◆ **How to complete this task**
From the first line to the last, print the listing exactly.

--------------------------------

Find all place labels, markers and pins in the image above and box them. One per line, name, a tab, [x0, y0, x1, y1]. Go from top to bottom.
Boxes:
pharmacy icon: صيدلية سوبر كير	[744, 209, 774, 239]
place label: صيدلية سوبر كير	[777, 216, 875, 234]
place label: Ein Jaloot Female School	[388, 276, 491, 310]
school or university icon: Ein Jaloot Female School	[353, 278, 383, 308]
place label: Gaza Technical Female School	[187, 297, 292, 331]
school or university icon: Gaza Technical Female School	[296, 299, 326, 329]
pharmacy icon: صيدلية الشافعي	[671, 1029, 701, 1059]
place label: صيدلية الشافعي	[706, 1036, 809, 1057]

--------------------------------

◆ **Your response**
Find all place labels, markers and pins in the image above and box them. One per line, name, a tab, [x0, y0, x1, y1]. Go from top to bottom.
Boxes:
pharmacy icon: صيدلية سوبر كير	[744, 209, 774, 239]
place label: صيدلية سوبر كير	[777, 216, 875, 234]
place label: Ein Jaloot Female School	[388, 276, 491, 310]
school or university icon: Ein Jaloot Female School	[353, 278, 383, 308]
place label: Gaza Technical Female School	[187, 297, 292, 331]
school or university icon: Gaza Technical Female School	[296, 299, 326, 329]
pharmacy icon: صيدلية الشافعي	[671, 1029, 701, 1059]
place label: صيدلية الشافعي	[706, 1036, 809, 1057]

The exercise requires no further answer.